(Saved data entries)
= = = = =

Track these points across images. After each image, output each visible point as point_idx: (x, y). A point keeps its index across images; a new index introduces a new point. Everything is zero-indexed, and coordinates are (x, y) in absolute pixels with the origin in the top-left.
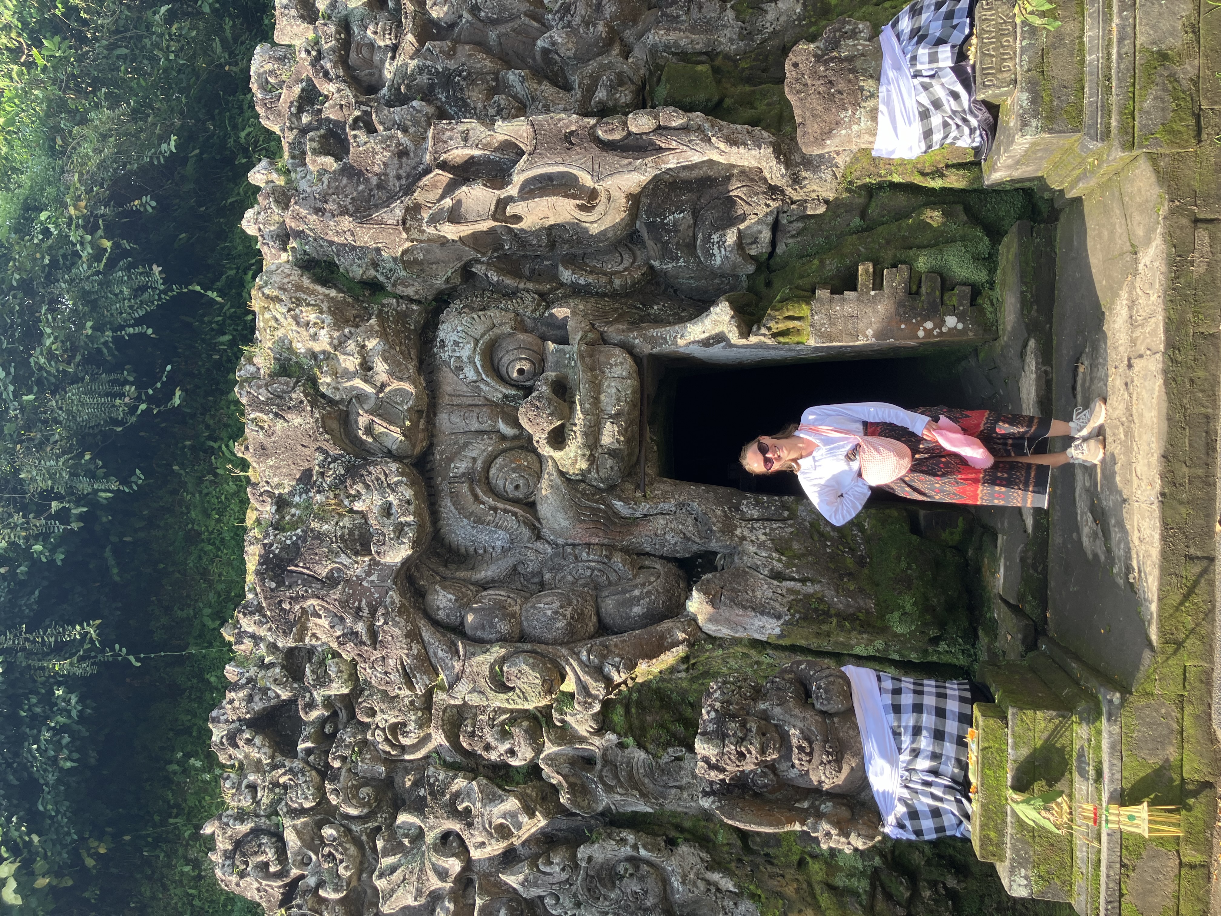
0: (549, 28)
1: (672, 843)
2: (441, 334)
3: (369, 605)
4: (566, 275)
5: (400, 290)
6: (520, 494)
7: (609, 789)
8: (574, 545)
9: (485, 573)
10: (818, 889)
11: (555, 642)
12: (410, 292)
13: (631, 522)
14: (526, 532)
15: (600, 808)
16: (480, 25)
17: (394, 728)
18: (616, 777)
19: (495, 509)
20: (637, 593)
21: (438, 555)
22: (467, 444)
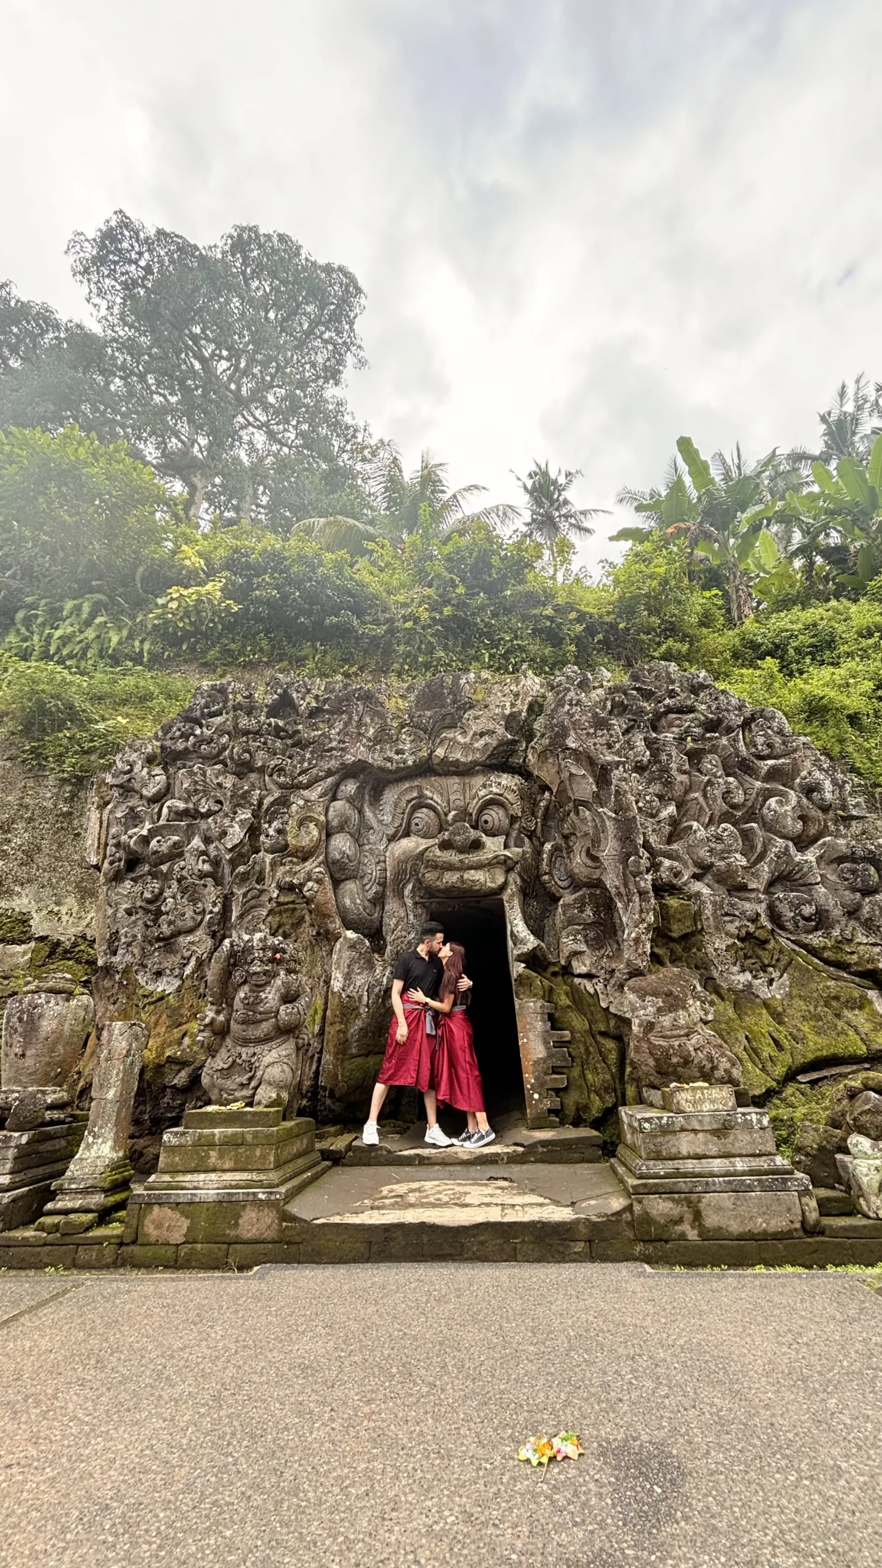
0: (706, 828)
1: (213, 935)
2: (505, 776)
3: (347, 747)
4: (548, 846)
6: (413, 827)
7: (245, 895)
8: (385, 862)
9: (368, 813)
11: (327, 854)
12: (530, 757)
13: (400, 895)
14: (391, 831)
15: (235, 890)
16: (702, 787)
17: (281, 769)
18: (253, 898)
19: (403, 813)
20: (358, 901)
21: (378, 785)
22: (442, 795)
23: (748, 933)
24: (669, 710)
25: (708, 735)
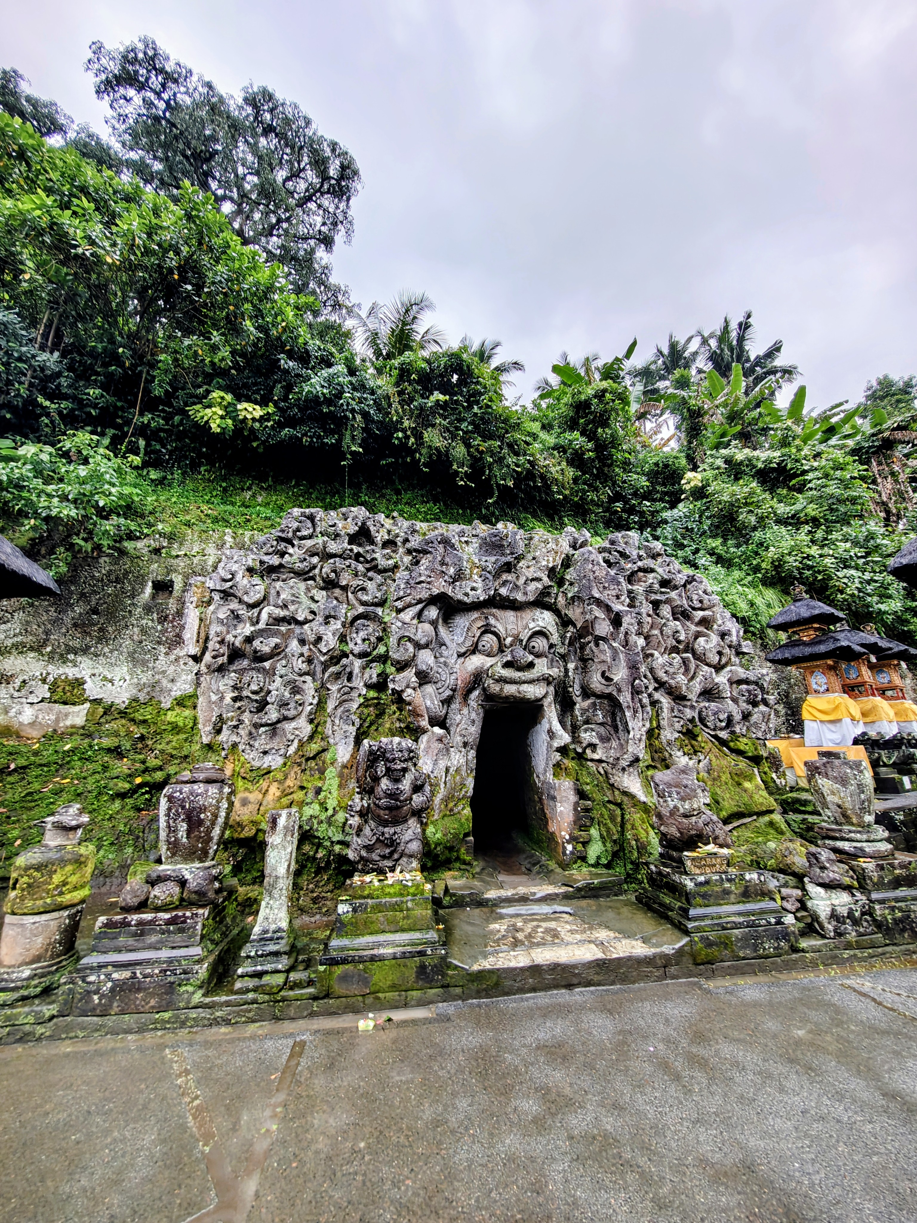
0: (662, 656)
1: (311, 721)
2: (544, 612)
3: (433, 581)
4: (571, 666)
5: (561, 594)
6: (480, 647)
7: (339, 690)
8: (457, 673)
9: (442, 631)
10: (289, 797)
11: (417, 665)
12: (560, 599)
13: (466, 699)
14: (463, 650)
15: (329, 687)
16: (660, 627)
17: (363, 589)
18: (345, 694)
19: (474, 636)
20: (436, 702)
21: (447, 610)
22: (502, 624)
23: (688, 730)
24: (640, 569)
25: (663, 590)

= = = = =

Output, line for line and exactly, the records above from their first line through the one with "0: (549, 28)", both ends included, but no pictures.

Track these points across images. After each image, output each visible point as point_idx: (x, y). A point keeps its index across images; a new index introduces a new point. Everything is zero-indexed, and coordinates are (x, y) in absolute pixels with the origin in the top-left.
0: (549, 28)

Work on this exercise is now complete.